╭─ RECORDS

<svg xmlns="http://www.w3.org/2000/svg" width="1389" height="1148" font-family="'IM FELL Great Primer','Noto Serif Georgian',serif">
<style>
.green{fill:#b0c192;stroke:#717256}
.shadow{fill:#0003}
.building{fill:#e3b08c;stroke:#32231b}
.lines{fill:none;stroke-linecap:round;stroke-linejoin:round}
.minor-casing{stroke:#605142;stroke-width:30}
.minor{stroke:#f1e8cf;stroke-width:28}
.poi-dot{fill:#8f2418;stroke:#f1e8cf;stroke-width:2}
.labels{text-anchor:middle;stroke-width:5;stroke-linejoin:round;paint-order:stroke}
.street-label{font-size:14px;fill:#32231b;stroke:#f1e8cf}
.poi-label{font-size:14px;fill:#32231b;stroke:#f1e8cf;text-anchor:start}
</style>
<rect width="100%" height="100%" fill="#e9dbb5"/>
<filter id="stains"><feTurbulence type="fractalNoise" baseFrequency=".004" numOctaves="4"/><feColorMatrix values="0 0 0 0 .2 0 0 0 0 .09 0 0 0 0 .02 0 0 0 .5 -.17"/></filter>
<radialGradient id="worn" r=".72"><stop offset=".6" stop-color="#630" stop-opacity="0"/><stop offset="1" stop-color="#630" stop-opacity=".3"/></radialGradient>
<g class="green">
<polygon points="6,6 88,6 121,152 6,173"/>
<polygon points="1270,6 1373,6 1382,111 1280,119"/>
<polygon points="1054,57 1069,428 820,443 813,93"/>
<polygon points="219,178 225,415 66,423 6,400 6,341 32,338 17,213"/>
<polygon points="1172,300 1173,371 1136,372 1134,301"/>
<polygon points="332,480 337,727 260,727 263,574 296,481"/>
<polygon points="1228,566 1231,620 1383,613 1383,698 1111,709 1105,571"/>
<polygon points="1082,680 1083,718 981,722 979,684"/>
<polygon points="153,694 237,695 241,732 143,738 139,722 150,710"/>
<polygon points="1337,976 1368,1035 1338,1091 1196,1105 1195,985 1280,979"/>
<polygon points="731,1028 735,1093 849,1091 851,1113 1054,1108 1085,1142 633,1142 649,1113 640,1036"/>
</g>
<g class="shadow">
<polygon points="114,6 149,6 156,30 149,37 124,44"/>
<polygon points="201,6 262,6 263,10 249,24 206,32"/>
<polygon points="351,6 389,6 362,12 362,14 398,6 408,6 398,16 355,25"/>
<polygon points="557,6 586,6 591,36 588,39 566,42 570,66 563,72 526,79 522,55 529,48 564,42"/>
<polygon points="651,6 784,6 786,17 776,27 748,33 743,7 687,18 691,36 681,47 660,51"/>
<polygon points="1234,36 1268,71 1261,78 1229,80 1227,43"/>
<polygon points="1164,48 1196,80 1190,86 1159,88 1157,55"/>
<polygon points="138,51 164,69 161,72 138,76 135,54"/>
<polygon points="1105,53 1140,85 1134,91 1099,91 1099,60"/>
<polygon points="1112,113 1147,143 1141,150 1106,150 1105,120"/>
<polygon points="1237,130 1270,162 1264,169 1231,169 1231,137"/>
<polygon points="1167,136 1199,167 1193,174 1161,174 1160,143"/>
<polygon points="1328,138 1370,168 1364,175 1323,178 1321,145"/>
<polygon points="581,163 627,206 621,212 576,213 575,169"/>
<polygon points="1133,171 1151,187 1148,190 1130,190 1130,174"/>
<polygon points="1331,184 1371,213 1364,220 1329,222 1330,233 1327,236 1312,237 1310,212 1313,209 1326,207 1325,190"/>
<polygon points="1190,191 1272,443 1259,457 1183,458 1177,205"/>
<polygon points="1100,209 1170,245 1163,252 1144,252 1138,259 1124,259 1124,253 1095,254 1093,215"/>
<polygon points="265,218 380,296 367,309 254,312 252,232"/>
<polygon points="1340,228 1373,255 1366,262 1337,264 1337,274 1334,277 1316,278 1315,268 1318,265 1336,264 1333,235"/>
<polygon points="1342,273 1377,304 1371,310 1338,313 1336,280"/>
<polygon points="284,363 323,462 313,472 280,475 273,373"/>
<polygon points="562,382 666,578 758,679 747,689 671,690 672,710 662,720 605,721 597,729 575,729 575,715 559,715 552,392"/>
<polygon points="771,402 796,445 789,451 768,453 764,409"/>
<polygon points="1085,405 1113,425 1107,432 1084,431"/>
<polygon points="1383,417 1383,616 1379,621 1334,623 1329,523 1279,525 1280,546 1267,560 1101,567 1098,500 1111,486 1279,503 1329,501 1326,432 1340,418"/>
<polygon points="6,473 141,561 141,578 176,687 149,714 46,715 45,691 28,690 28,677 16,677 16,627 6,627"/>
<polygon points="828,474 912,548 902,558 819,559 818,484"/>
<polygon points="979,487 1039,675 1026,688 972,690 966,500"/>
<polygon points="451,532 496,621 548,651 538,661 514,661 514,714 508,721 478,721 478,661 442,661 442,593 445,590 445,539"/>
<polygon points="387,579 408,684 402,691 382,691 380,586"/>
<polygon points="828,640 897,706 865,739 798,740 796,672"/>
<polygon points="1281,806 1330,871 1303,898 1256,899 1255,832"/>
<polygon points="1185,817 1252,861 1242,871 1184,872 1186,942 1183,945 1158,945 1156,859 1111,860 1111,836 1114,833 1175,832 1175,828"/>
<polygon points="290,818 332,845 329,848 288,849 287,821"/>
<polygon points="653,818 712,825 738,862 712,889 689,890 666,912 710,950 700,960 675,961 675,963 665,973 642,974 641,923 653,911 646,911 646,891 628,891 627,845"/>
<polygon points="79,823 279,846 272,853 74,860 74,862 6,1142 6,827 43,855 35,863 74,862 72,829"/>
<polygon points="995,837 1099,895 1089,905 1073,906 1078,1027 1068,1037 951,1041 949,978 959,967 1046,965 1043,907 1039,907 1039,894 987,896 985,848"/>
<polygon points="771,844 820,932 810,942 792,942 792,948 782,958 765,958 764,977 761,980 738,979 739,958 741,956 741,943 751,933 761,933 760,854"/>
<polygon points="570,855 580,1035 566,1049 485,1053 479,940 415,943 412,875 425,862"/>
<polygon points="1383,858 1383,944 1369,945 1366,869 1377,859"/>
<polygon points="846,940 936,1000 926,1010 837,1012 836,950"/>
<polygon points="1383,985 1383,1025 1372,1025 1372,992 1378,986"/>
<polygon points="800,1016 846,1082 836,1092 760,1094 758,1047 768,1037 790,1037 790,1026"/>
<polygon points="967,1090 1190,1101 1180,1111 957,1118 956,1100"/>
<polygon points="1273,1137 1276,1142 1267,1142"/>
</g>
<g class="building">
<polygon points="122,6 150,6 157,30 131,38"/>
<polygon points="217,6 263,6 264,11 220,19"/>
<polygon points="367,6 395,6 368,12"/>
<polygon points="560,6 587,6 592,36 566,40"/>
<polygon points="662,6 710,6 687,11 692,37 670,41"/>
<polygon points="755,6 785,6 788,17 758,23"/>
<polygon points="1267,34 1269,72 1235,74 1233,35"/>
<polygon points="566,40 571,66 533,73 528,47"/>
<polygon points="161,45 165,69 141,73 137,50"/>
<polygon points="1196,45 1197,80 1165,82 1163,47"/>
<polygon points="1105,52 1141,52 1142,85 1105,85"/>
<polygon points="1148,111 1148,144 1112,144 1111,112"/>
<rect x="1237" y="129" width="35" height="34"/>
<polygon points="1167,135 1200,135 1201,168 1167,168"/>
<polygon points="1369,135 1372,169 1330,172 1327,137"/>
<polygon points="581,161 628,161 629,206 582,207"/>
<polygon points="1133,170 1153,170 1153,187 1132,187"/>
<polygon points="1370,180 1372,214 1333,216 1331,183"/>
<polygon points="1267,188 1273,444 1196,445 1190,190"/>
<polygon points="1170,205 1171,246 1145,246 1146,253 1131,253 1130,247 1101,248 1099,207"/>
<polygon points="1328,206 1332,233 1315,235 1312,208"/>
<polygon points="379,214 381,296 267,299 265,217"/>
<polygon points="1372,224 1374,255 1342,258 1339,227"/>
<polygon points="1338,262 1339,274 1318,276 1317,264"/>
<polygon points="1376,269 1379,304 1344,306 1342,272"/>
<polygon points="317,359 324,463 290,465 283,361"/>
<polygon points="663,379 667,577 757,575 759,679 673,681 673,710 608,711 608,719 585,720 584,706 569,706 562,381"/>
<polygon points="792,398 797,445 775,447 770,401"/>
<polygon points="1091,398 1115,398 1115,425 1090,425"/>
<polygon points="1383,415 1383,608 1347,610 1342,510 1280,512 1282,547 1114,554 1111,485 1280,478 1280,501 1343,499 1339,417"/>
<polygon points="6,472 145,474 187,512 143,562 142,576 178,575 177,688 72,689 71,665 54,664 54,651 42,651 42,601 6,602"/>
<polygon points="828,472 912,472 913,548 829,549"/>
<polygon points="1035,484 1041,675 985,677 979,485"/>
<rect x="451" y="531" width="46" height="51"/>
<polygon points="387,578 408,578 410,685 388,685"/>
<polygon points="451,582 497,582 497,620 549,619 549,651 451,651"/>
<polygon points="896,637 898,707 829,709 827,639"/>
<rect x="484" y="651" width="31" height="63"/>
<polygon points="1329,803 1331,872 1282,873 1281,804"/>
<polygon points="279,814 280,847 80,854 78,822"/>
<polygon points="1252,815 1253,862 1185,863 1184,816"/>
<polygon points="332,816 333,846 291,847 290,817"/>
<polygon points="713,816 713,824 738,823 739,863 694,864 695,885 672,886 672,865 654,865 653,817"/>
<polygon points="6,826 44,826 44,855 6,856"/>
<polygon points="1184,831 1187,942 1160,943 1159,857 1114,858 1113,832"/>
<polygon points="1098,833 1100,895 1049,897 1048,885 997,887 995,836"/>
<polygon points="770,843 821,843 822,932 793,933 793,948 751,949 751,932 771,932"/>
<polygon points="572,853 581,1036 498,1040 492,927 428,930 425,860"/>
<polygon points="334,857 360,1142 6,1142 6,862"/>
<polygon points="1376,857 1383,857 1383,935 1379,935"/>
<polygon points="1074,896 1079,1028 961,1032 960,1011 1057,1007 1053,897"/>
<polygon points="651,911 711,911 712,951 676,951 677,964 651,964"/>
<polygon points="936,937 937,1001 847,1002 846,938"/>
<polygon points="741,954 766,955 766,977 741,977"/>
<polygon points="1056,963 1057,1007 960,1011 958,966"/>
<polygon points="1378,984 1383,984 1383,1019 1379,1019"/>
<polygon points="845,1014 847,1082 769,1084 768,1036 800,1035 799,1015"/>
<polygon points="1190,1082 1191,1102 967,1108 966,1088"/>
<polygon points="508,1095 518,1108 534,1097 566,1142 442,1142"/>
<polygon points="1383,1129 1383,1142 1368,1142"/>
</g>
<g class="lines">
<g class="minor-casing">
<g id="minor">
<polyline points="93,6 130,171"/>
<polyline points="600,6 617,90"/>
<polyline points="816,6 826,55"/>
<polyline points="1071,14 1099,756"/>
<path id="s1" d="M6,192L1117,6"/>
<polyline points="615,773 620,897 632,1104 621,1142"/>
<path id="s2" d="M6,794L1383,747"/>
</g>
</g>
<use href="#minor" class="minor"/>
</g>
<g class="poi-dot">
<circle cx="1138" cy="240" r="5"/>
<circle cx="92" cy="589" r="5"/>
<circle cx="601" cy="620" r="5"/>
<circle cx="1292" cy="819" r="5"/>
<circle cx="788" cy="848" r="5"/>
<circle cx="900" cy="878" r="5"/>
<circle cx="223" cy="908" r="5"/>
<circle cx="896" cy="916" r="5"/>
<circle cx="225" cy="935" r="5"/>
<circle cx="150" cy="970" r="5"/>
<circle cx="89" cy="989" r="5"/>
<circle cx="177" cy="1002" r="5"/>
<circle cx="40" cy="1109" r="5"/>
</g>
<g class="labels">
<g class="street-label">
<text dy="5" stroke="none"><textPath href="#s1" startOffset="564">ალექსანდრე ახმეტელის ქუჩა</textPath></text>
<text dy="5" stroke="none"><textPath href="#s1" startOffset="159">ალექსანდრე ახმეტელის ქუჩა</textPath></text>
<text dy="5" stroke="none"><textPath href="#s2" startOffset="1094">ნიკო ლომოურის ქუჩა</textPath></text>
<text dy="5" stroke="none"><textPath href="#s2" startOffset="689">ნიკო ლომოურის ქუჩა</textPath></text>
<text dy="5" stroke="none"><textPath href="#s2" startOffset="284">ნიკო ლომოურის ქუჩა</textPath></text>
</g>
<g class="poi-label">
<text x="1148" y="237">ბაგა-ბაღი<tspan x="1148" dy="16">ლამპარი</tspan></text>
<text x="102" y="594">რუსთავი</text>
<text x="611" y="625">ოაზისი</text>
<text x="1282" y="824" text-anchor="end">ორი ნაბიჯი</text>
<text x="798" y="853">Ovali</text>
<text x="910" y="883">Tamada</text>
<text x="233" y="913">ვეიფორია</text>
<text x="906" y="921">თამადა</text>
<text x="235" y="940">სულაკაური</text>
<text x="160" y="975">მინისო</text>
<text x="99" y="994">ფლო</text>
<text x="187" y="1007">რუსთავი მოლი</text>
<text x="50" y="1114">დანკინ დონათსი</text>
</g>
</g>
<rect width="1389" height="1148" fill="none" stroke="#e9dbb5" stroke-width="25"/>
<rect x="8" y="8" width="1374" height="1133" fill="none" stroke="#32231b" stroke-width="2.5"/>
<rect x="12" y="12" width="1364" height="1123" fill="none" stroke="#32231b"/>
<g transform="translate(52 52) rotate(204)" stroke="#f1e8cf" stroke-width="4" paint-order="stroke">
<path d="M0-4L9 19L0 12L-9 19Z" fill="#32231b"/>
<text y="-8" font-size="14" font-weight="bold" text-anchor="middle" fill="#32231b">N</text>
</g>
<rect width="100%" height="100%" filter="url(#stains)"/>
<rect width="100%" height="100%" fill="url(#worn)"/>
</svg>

╰─

▶ [AIM OF THE EXERCISE] In the listing above, how many lines include the string "labels"? Reply with the number alone.

▶ [RESPONSE] 2